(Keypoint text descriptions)
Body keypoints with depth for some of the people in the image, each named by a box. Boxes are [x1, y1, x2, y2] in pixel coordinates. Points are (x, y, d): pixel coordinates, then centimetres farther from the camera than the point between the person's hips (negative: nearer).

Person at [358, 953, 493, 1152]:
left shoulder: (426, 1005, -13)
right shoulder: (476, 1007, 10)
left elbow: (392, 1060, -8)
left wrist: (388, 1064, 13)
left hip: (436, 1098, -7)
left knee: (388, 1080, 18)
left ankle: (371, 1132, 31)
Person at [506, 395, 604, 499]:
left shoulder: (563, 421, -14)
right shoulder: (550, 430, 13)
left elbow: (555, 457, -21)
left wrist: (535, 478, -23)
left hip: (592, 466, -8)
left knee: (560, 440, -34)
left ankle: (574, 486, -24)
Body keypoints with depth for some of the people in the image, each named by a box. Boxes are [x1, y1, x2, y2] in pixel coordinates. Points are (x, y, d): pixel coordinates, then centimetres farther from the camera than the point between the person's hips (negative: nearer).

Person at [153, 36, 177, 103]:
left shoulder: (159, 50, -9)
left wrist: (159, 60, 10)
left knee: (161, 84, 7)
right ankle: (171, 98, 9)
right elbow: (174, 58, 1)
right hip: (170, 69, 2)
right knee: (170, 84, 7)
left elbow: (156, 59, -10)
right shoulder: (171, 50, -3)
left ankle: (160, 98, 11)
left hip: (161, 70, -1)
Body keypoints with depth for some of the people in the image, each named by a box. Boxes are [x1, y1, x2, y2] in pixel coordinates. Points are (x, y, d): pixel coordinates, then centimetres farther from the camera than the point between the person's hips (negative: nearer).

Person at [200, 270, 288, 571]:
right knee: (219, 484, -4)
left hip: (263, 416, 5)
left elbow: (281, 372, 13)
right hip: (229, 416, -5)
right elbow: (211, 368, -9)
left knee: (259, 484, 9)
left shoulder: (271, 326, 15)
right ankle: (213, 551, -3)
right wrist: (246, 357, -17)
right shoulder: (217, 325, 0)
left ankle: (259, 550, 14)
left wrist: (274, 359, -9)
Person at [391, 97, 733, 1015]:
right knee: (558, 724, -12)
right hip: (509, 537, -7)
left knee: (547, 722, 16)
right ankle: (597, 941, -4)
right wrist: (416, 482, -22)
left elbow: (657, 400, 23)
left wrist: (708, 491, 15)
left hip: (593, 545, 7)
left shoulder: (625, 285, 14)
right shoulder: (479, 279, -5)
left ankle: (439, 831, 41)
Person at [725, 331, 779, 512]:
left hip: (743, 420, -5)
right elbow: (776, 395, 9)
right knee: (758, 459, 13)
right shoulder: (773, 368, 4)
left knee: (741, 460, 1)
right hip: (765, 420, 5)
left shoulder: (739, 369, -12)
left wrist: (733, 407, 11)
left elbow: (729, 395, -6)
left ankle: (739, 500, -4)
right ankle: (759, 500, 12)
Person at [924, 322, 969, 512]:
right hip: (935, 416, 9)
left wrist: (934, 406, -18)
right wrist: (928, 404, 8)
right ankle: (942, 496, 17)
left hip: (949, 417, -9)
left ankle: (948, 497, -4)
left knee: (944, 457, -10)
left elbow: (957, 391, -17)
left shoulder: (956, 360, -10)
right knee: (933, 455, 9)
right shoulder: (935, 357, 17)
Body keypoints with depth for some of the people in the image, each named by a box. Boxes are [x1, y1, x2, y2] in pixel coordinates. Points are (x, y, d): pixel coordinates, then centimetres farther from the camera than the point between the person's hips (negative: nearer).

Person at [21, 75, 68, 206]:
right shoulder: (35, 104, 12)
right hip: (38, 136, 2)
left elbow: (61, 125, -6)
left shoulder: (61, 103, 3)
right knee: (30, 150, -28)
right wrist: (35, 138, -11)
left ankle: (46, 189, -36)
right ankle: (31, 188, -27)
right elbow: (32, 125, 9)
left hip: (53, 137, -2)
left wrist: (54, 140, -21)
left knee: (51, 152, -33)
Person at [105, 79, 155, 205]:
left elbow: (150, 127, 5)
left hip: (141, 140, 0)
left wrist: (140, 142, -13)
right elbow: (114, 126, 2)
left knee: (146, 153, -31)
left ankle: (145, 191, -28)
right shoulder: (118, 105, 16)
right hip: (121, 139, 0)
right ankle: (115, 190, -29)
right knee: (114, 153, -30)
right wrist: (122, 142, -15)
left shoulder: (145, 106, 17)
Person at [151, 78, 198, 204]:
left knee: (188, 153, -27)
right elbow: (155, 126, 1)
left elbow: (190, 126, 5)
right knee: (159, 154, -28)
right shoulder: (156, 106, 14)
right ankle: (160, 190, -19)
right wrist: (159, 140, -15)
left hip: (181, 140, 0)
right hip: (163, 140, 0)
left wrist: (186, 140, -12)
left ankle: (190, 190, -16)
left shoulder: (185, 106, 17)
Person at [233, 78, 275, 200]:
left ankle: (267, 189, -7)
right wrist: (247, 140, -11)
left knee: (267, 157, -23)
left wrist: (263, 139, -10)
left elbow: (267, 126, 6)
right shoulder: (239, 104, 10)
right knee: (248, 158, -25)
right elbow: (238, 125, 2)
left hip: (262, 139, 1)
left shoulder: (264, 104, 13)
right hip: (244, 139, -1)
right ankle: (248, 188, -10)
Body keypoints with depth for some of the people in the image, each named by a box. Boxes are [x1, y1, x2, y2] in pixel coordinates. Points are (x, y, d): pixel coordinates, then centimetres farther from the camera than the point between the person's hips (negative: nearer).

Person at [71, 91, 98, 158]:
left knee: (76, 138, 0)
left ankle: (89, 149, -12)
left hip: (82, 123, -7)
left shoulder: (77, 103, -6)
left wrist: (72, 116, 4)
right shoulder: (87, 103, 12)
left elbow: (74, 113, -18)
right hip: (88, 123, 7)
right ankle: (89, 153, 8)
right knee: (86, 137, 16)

| WHAT NEEDS TO BE DONE |
Rewrite these lines as a numbered list, leaving out the blank lines.

| EXERCISE SOLUTION |
1. Body keypoints with depth for some of the people in the image, each named by a box. Boxes are [x1, y1, x2, y2] in pixel coordinates. Points are (x, y, d): pixel coordinates, then centimetres farther from the camera than the point between the person's hips (negative: nearer).
2. Person at [358, 953, 493, 1152]:
3. left shoulder: (426, 1005, -13)
4. right shoulder: (476, 1007, 10)
5. left elbow: (392, 1060, -8)
6. left wrist: (388, 1064, 13)
7. left hip: (436, 1098, -7)
8. left knee: (388, 1080, 18)
9. left ankle: (371, 1132, 31)
10. Person at [506, 395, 604, 499]:
11. left shoulder: (563, 421, -14)
12. right shoulder: (550, 430, 13)
13. left elbow: (555, 457, -21)
14. left wrist: (535, 478, -23)
15. left hip: (592, 466, -8)
16. left knee: (560, 440, -34)
17. left ankle: (574, 486, -24)
18. Body keypoints with depth for some of the people in the image, each named by a box. Boxes are [x1, y1, x2, y2] in pixel coordinates. Points are (x, y, d): pixel coordinates, then centimetres farther from the camera than the point between the person's hips (negative: nearer).
19. Person at [153, 36, 177, 103]:
20. left shoulder: (159, 50, -9)
21. left wrist: (159, 60, 10)
22. left knee: (161, 84, 7)
23. right ankle: (171, 98, 9)
24. right elbow: (174, 58, 1)
25. right hip: (170, 69, 2)
26. right knee: (170, 84, 7)
27. left elbow: (156, 59, -10)
28. right shoulder: (171, 50, -3)
29. left ankle: (160, 98, 11)
30. left hip: (161, 70, -1)
31. Body keypoints with depth for some of the people in the image, each named by a box. Boxes are [x1, y1, x2, y2] in pixel coordinates. Points are (x, y, d): pixel coordinates, then centimetres farther from the camera than the point between the person's hips (negative: nearer).
32. Person at [200, 270, 288, 571]:
33. right knee: (219, 484, -4)
34. left hip: (263, 416, 5)
35. left elbow: (281, 372, 13)
36. right hip: (229, 416, -5)
37. right elbow: (211, 368, -9)
38. left knee: (259, 484, 9)
39. left shoulder: (271, 326, 15)
40. right ankle: (213, 551, -3)
41. right wrist: (246, 357, -17)
42. right shoulder: (217, 325, 0)
43. left ankle: (259, 550, 14)
44. left wrist: (274, 359, -9)
45. Person at [391, 97, 733, 1015]:
46. right knee: (558, 724, -12)
47. right hip: (509, 537, -7)
48. left knee: (547, 722, 16)
49. right ankle: (597, 941, -4)
50. right wrist: (416, 482, -22)
51. left elbow: (657, 400, 23)
52. left wrist: (708, 491, 15)
53. left hip: (593, 545, 7)
54. left shoulder: (625, 285, 14)
55. right shoulder: (479, 279, -5)
56. left ankle: (439, 831, 41)
57. Person at [725, 331, 779, 512]:
58. left hip: (743, 420, -5)
59. right elbow: (776, 395, 9)
60. right knee: (758, 459, 13)
61. right shoulder: (773, 368, 4)
62. left knee: (741, 460, 1)
63. right hip: (765, 420, 5)
64. left shoulder: (739, 369, -12)
65. left wrist: (733, 407, 11)
66. left elbow: (729, 395, -6)
67. left ankle: (739, 500, -4)
68. right ankle: (759, 500, 12)
69. Person at [924, 322, 969, 512]:
70. right hip: (935, 416, 9)
71. left wrist: (934, 406, -18)
72. right wrist: (928, 404, 8)
73. right ankle: (942, 496, 17)
74. left hip: (949, 417, -9)
75. left ankle: (948, 497, -4)
76. left knee: (944, 457, -10)
77. left elbow: (957, 391, -17)
78. left shoulder: (956, 360, -10)
79. right knee: (933, 455, 9)
80. right shoulder: (935, 357, 17)
81. Body keypoints with depth for some of the people in the image, each named by a box. Boxes are [x1, y1, x2, y2] in pixel coordinates. Points are (x, y, d): pixel coordinates, then centimetres farther from the camera than the point between the person's hips (negative: nearer).
82. Person at [21, 75, 68, 206]:
83. right shoulder: (35, 104, 12)
84. right hip: (38, 136, 2)
85. left elbow: (61, 125, -6)
86. left shoulder: (61, 103, 3)
87. right knee: (30, 150, -28)
88. right wrist: (35, 138, -11)
89. left ankle: (46, 189, -36)
90. right ankle: (31, 188, -27)
91. right elbow: (32, 125, 9)
92. left hip: (53, 137, -2)
93. left wrist: (54, 140, -21)
94. left knee: (51, 152, -33)
95. Person at [105, 79, 155, 205]:
96. left elbow: (150, 127, 5)
97. left hip: (141, 140, 0)
98. left wrist: (140, 142, -13)
99. right elbow: (114, 126, 2)
100. left knee: (146, 153, -31)
101. left ankle: (145, 191, -28)
102. right shoulder: (118, 105, 16)
103. right hip: (121, 139, 0)
104. right ankle: (115, 190, -29)
105. right knee: (114, 153, -30)
106. right wrist: (122, 142, -15)
107. left shoulder: (145, 106, 17)
108. Person at [151, 78, 198, 204]:
109. left knee: (188, 153, -27)
110. right elbow: (155, 126, 1)
111. left elbow: (190, 126, 5)
112. right knee: (159, 154, -28)
113. right shoulder: (156, 106, 14)
114. right ankle: (160, 190, -19)
115. right wrist: (159, 140, -15)
116. left hip: (181, 140, 0)
117. right hip: (163, 140, 0)
118. left wrist: (186, 140, -12)
119. left ankle: (190, 190, -16)
120. left shoulder: (185, 106, 17)
121. Person at [233, 78, 275, 200]:
122. left ankle: (267, 189, -7)
123. right wrist: (247, 140, -11)
124. left knee: (267, 157, -23)
125. left wrist: (263, 139, -10)
126. left elbow: (267, 126, 6)
127. right shoulder: (239, 104, 10)
128. right knee: (248, 158, -25)
129. right elbow: (238, 125, 2)
130. left hip: (262, 139, 1)
131. left shoulder: (264, 104, 13)
132. right hip: (244, 139, -1)
133. right ankle: (248, 188, -10)
134. Body keypoints with depth for some of the people in the image, each named by a box. Boxes are [x1, y1, x2, y2] in pixel coordinates. Points are (x, y, d): pixel coordinates, then centimetres farther from the camera than the point between the person's hips (negative: nearer).
135. Person at [71, 91, 98, 158]:
136. left knee: (76, 138, 0)
137. left ankle: (89, 149, -12)
138. left hip: (82, 123, -7)
139. left shoulder: (77, 103, -6)
140. left wrist: (72, 116, 4)
141. right shoulder: (87, 103, 12)
142. left elbow: (74, 113, -18)
143. right hip: (88, 123, 7)
144. right ankle: (89, 153, 8)
145. right knee: (86, 137, 16)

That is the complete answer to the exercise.